Learnable parameter inside a torch autograd function

Adnan1588 · March 30, 2018, 3:27pm

I have an activation function for example:

class _Quantize(torch.autograd.Function):

def forward(self, input):
    self.save_for_backward(input)

    N_bits = 1
    ttanh = (torch.tanh(input))
    abss = torch.abs(ttanh)
    maxx = torch.max(abss)
    Func = ttanh / (maxx * 2) + 0.5
    #Func = Func * 2 - 1
    output = (Func * (2 ** N_bits - 1)).round() / (2 ** N_bits - 1)
    output = output * 2 - 1
    return output

def backward(self, grad_output):
    # saved tensors - tuple of tensors with one element
    grad_input = grad_output.clone()
    input, = self.saved_tensors
    grad_input[input.ge(1)] = 0
    grad_input[input.le(-1)] = 0
    return grad_input

H0w can I make one of those parameters learnable like N_bits.Thanks

SimonW · March 30, 2018, 4:22pm

You can have it as an input.

Adnan1588 · March 30, 2018, 7:42pm

I already have defined that as an input. but it requires the backward path to return a gradient tensor other than grad_input. If I return None then this parameter does not changes.

SimonW · March 30, 2018, 7:43pm

I don’t understand. If you don’t want it to have gradient, how can it be trained?

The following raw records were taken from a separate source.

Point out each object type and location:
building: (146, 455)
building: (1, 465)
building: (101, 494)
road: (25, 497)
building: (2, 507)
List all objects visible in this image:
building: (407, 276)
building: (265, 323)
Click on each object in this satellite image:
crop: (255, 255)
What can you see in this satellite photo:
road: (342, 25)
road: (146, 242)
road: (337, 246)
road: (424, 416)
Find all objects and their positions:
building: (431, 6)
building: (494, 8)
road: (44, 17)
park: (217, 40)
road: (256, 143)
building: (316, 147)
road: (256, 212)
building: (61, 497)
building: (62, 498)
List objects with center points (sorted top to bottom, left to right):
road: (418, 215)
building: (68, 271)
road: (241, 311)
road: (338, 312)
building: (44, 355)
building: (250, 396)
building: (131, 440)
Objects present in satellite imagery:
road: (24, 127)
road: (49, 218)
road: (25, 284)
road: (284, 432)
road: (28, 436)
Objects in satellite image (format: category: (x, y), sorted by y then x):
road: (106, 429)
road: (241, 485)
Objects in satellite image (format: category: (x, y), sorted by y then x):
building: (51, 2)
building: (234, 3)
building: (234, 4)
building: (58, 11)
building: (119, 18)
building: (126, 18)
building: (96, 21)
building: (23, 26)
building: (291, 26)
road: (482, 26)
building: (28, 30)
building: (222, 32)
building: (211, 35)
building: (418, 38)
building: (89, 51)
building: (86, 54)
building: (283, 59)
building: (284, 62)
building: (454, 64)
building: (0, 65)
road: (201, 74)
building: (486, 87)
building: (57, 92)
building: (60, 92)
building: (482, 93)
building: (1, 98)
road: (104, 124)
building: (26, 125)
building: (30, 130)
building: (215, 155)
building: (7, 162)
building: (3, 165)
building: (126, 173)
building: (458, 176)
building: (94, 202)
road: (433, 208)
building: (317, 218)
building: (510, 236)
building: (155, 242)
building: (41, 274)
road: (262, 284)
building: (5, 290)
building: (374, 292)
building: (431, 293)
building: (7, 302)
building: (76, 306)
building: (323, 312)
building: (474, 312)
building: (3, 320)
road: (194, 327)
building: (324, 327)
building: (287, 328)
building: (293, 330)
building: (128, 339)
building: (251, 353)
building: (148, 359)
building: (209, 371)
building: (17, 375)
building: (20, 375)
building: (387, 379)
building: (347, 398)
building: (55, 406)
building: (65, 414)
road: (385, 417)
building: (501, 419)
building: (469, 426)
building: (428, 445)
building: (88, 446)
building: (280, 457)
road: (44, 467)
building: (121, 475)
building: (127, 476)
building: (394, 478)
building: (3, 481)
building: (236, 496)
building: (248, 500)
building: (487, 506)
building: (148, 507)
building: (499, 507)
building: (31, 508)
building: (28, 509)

Adnan1588 · March 30, 2018, 7:46pm

I want to have gradient but I dont know how to return the second gradient tensor For example:

def forward(self, input,N_bits):
self.save_for_backward(input,N_bits)

ttanh = (torch.tanh(input))
abss = torch.abs(ttanh)
maxx = torch.max(abss)
Func = ttanh / (maxx * 2) + 0.5
#Func = Func * 2 - 1
output = (Func * (2 ** N_bits - 1)).round() / (2 ** N_bits - 1)
output = output * 2 - 1
return output

def backward(self, grad_output):
# saved tensors - tuple of tensors with one element
grad_input = grad_output.clone()
input,N_bits, = self.saved_tensors
grad_input[input.ge(1)] = 0
grad_input[input.le(-1)] = 0
return grad_input, (??)
I am not sure about ?? that part

SimonW · March 30, 2018, 7:56pm

Since you are doing customized gradient in autograd.Function, you should have a formula for whatever gradient you need.